- Born: 1739 Augusta County, Virginia
- Died: 1802 (aged 62–63) Davidson County, Tennessee
- Place of burial: Unknown
- Allegiance: United States of America
- Branch: North Carolina militia
- Service years: 1775-1783
- Rank: Colonel
- Unit: Surry County Regiment
- Commands: Surry County Regiment
- Conflicts: Battle of Moore's Creek Bridge, Cherokee Expedition, Battle of Camden
- Spouse: Mary Tate
- Relations: John Armstrong, brother

= Martin Armstrong (surveyor) =

Martin Armstrong (17391802) was an colonel in the Surry County Regiment of the North Carolina militia during the American Revolution, a surveyor, and notable for devising the plan for Clarksville, Tennessee in 1784.

==Early life==
Martin Armstrong was born in Augusta County, Virginia in 1739. He was one of the early settlers in what would become Surry County, North Carolina in 1771 after he and Anthony Hampton and James Dunne proposed to the North Carolina General Assembly in December 1770 an act to establish the county. Martin Armstrong was elected to the Third Provincial Congress of August 1775.

==Military career==
Martin was a captain in the Province of North Carolina militia as early as 1773. During the American Revolution, he was a colonel in the Surry County Regiment of the North Carolina militia. He was appointed as the North Carolina Surveyor General after the war and was responsible for overseeing veterans land claims in what became Tennessee. He ended his career as a brigadier general of the 8th North Carolina Brigade of Militia.

==Post war==
Following the war, he moved to the western region of North Carolina that later became Tennessee. He met John Montgomery and was interested in joining Montgomery in his plan to establish a town along the Cumberland River. The proposed site by the confluence of the Red River was still unsettled and Armstrong, who was an experienced surveyor agreed to help Montgomery explore and map out the proposed new town. North Carolina had declared the region of the Cumberland River as a military reserve in 1782. Martin Armstrong was appointed entry taker and chief surveyor for the military reservation. His office was to be in Nashville, Tennessee. His responsibility was to help eligible soldiers lay claim to their land-grant parcels.

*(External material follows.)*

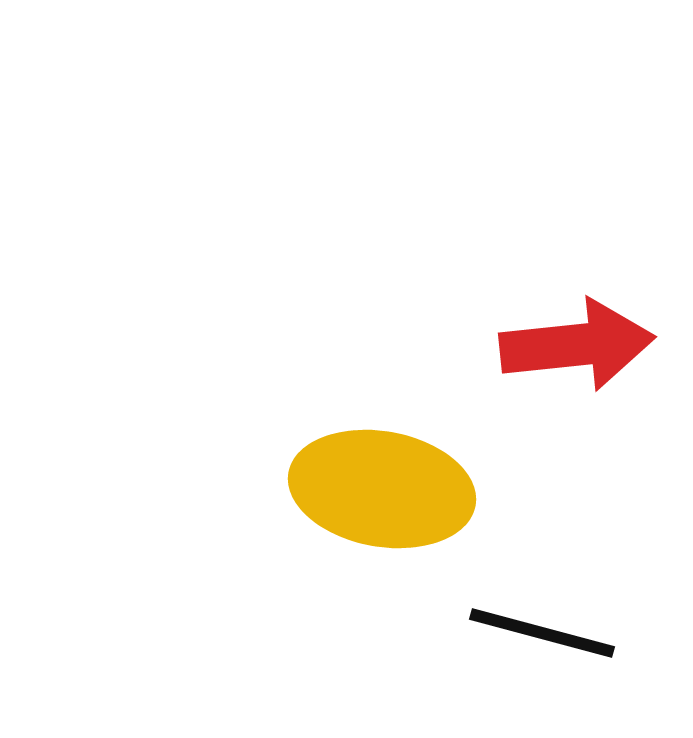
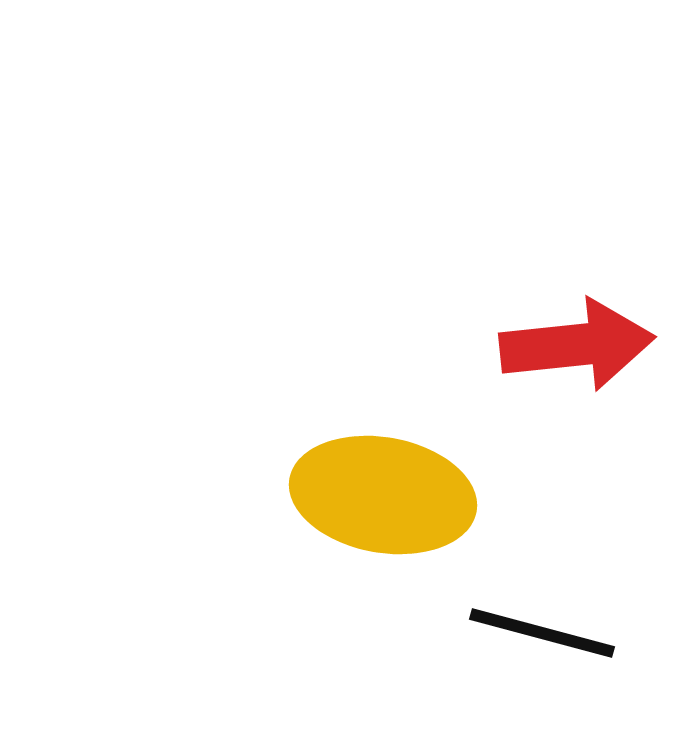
yellow ellipse: moved 1 px right, 6 px down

Martin's brother John Armstrong was also involved in distribution of the western reserve lands. An office authorized by the state of North Carolina was opened in Hillsboro. Its purpose was to handle the entries for military land grants. John Armstrong was the entry taker. In these affairs, Martin Armstrong operated the only other office for the western reserve, serving as the military entry taker and chief surveyor.

It was Armstrong who set up the original survey map of the town, soon to be named Clarksville. Lots were laid out along the Cumberland and streets were designated. Both Montgomery and Armstrong sold lots to interested settlers.

==Scandals==
Between 1783 and 1790 both John and Martin Armstrong were accused of becoming involved in activities of fraudulent land grant documentation. The initial report of wrongdoing was reported to a North Carolina senator by Andrew Jackson. Southwest Territory governor William Blount was also accused of wrongdoing in the scandal. Ultimately, a judgment for £50,000 was levied against the bondsmen for General Armstrong by the state of North Carolina. The state of Tennessee moved to block any further land grants to Martin Armstrong.